Орлов вызвал на допрос Калгашкину. Посоветовавшись, мы решили, что мне тоже надо присутствовать.
Когда заведующая магазином «Овощи-фрукты» ознакомилась с показаниями отца, матери, бабушки и сестры, полученными Фадеевым в Мокрой Ельмуте, она совершенно растерялась.
После нескольких вопросов, заданных следователем, я спросил у неё:
— Как же получается, Ирина Алексеевна, мне вы говорили одно, а на самом деле…
— Хотела я своих забрать к себе, честное слово, хотела! — стала убеждать нас Калгашкина. — Ведь родная им, не приёмная! Старые они у меня. Я ведь вам тогда сказала, что мама испугалась, а вдруг им тут климат не подойдёт. И знакомых нет никого, будут сидеть в четырех стенах как неприкаянные. Я ведь с утра до вечера на работе. Даже выходные дни приходится прихватывать. Материальная ответственность! Все тащат — уборщица, грузчик, шофёра…
— Значит, то, что ваши родители дали вам часть денег на паевой взнос, неправда? — снова взял в свои руки разговор следователь.

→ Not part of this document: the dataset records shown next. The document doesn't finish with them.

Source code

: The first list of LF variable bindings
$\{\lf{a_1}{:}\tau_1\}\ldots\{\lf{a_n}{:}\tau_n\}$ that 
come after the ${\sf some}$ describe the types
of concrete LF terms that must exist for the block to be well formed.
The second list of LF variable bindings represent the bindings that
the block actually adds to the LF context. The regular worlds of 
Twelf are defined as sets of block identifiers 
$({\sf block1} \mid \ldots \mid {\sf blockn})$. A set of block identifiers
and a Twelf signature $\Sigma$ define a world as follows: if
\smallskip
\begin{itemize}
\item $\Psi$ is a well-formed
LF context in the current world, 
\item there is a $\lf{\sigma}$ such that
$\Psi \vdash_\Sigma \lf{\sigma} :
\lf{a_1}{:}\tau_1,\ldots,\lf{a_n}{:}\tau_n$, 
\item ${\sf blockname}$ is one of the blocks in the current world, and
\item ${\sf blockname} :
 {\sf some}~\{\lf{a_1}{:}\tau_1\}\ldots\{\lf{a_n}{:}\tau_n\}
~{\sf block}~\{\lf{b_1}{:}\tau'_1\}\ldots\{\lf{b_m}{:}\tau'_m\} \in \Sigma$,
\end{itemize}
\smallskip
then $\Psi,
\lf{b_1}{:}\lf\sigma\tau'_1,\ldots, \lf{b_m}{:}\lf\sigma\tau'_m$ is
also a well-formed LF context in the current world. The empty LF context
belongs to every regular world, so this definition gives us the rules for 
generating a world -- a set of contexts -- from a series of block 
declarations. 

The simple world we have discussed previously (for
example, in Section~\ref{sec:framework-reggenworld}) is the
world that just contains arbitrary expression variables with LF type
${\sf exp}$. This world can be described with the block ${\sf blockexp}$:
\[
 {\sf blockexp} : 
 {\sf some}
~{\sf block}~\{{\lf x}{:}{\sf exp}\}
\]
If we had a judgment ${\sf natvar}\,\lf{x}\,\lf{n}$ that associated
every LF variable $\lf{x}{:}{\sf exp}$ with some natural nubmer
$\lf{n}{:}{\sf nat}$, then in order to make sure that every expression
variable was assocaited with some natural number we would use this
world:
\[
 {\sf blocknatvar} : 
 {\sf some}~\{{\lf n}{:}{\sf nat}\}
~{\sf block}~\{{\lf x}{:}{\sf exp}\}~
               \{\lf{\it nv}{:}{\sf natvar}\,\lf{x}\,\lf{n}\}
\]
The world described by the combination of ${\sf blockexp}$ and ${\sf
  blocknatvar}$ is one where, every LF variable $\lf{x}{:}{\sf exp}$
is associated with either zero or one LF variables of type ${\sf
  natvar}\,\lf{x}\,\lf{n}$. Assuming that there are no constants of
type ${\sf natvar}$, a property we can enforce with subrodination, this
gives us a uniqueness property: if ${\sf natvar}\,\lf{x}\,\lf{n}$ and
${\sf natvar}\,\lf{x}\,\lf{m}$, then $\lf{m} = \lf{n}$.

— Деньги я сама накопила. Зарплата у меня приличная плюс премиальные. И что мне одной надо? Вы не верите, да? Не верите? — с каким-то отчаянием проговорила она. — Конечно, если работник торговли, то ему верить нельзя. Вот поэтому и приходится… — Калгашкина замолчала, комкая в руках носовой платок.
— Что приходится? — спросил Орлов.
— Выдумывать, — вздохнула Калгашкина. — Якобы родители помогли строить кооператив.
— Но зачем вам трехкомнатная? — продолжал Орлов.